Problem statement: Please reproduce, word for word, the lines of the listing below, from the line with "collection date: 1956-04-09" up to and including the line with "habitat: Secondary swamp forest".
** start Data shown **
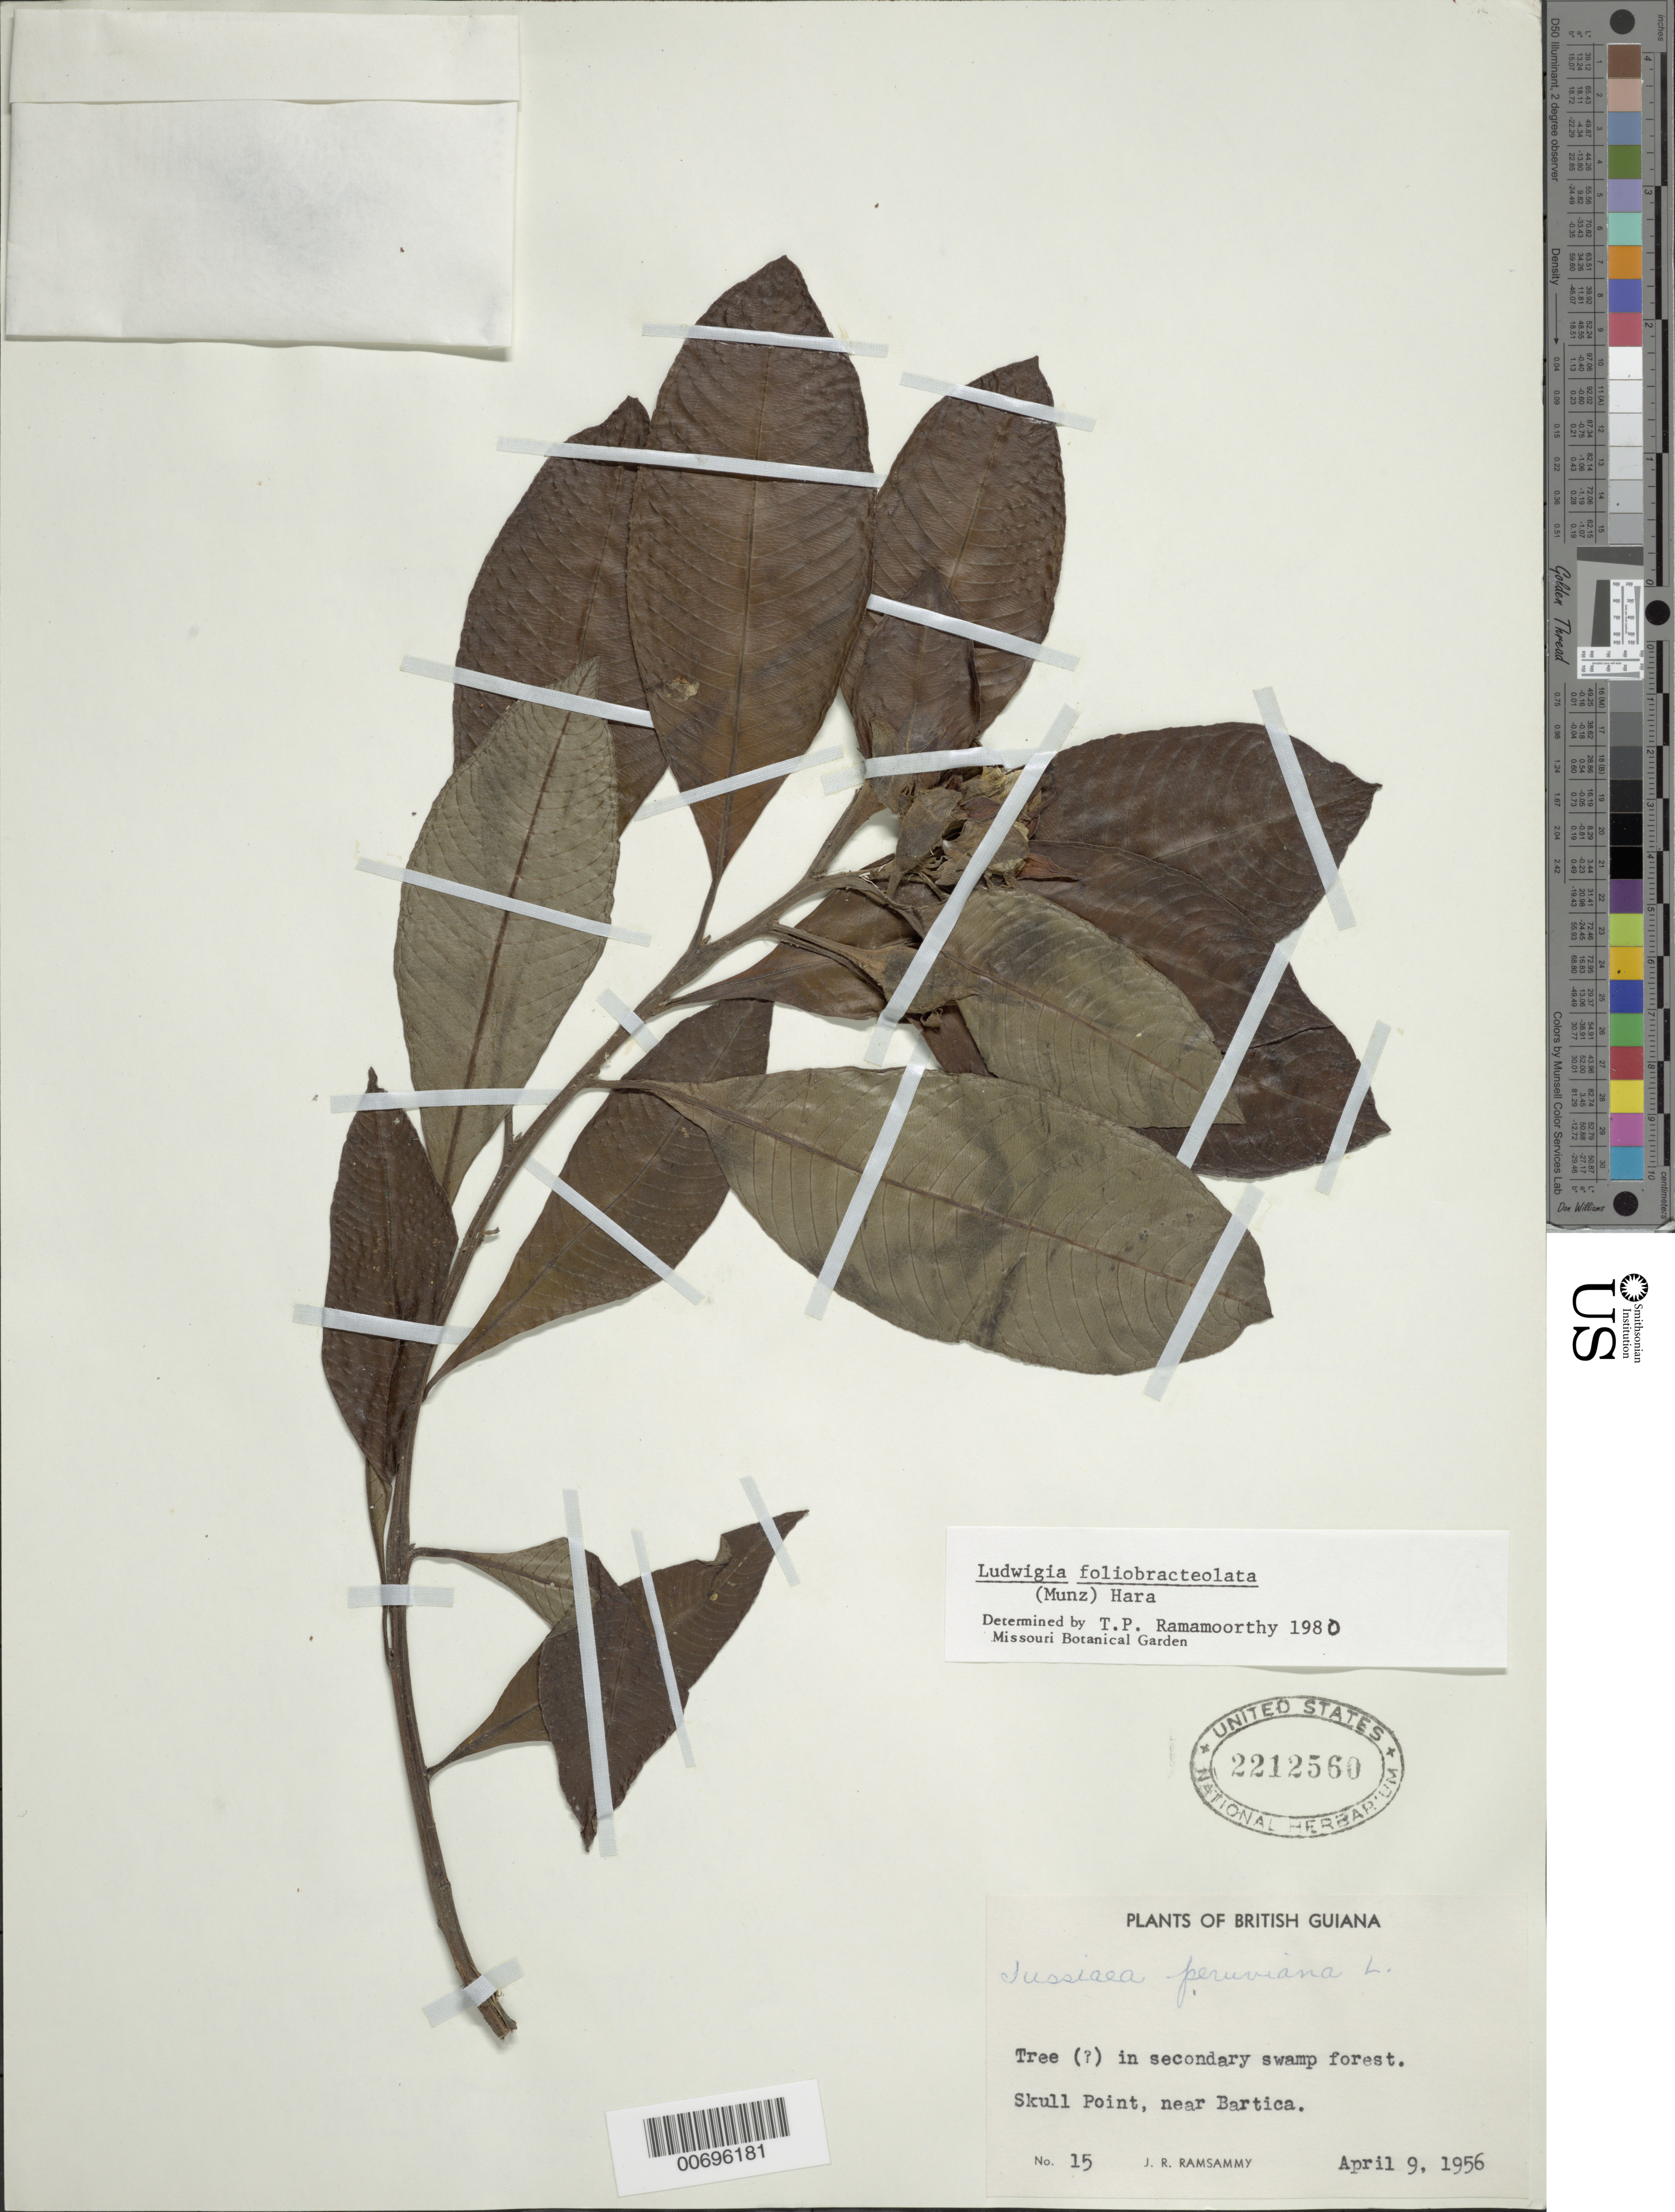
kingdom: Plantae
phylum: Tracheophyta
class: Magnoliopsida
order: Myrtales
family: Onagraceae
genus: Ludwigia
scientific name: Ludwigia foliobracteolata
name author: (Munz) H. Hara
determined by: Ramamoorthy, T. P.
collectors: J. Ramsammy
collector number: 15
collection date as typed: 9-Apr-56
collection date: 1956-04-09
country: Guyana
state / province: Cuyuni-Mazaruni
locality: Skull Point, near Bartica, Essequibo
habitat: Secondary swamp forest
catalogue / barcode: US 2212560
** end Data shown **
** start Data shown **
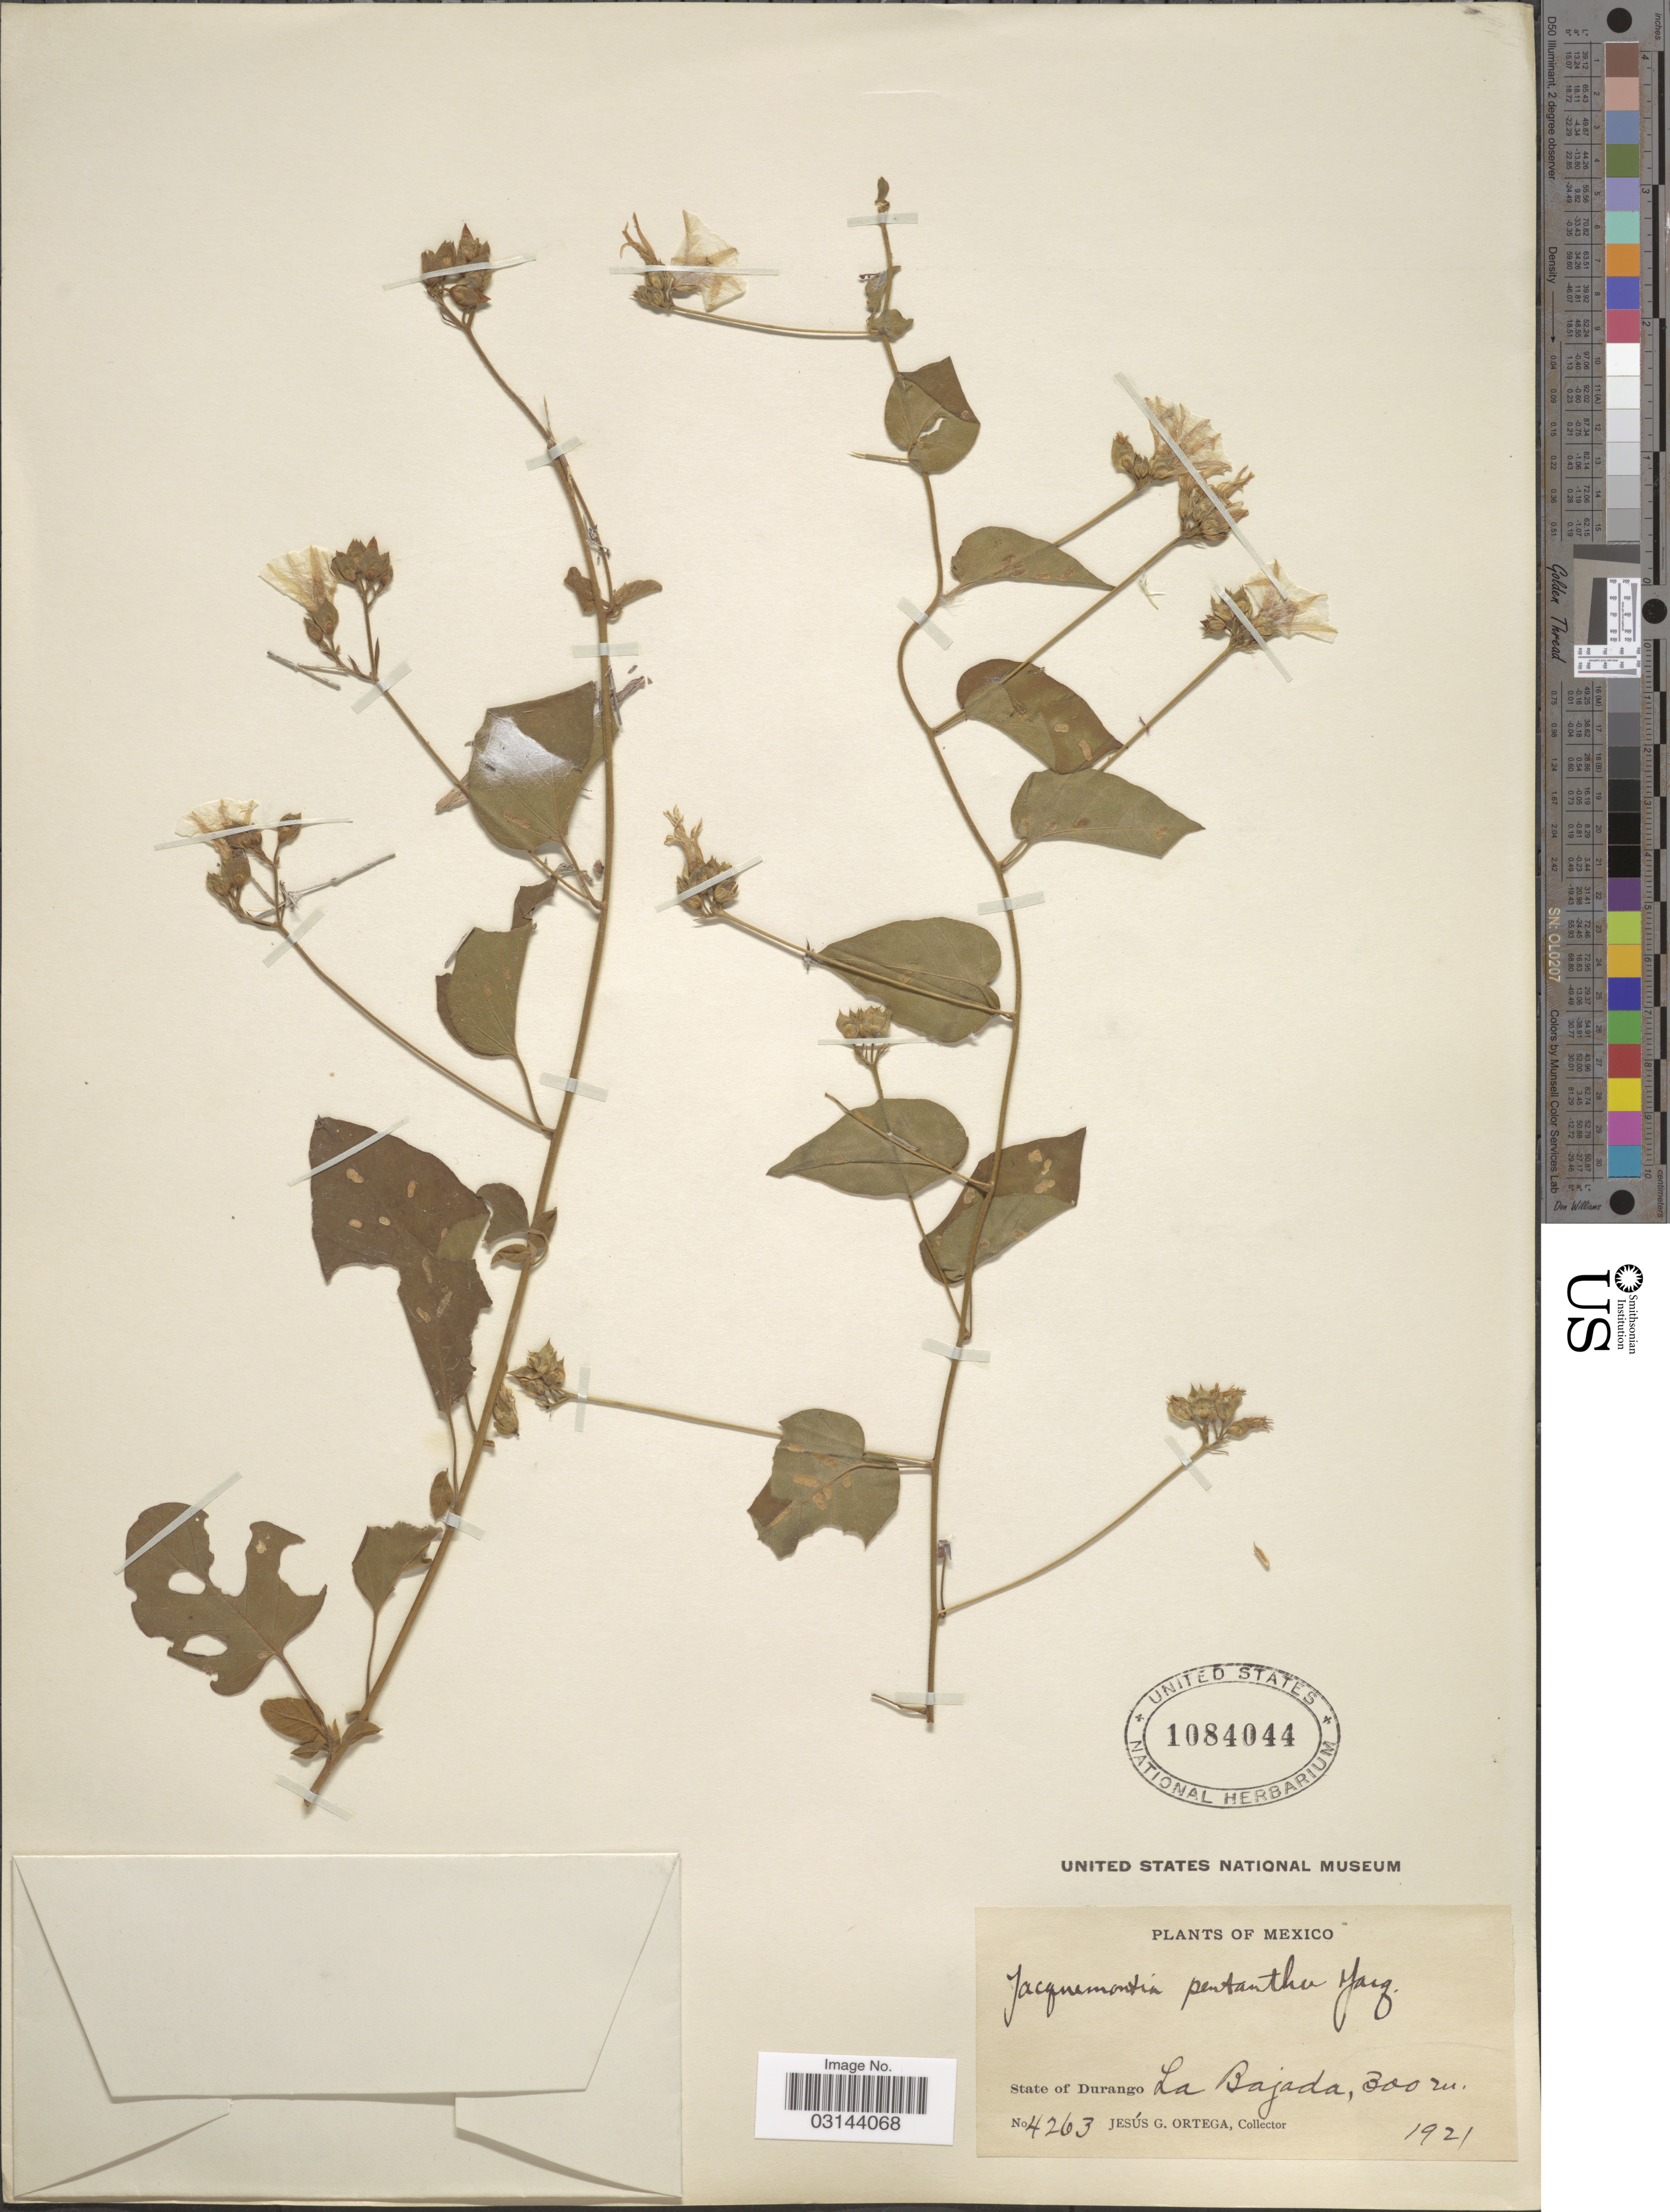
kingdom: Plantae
** end Data shown **
Answer to this exercise:
collection date: 1956-04-09
country: Guyana
state / province: Cuyuni-Mazaruni
locality: Skull Point, near Bartica, Essequibo
habitat: Secondary swamp forest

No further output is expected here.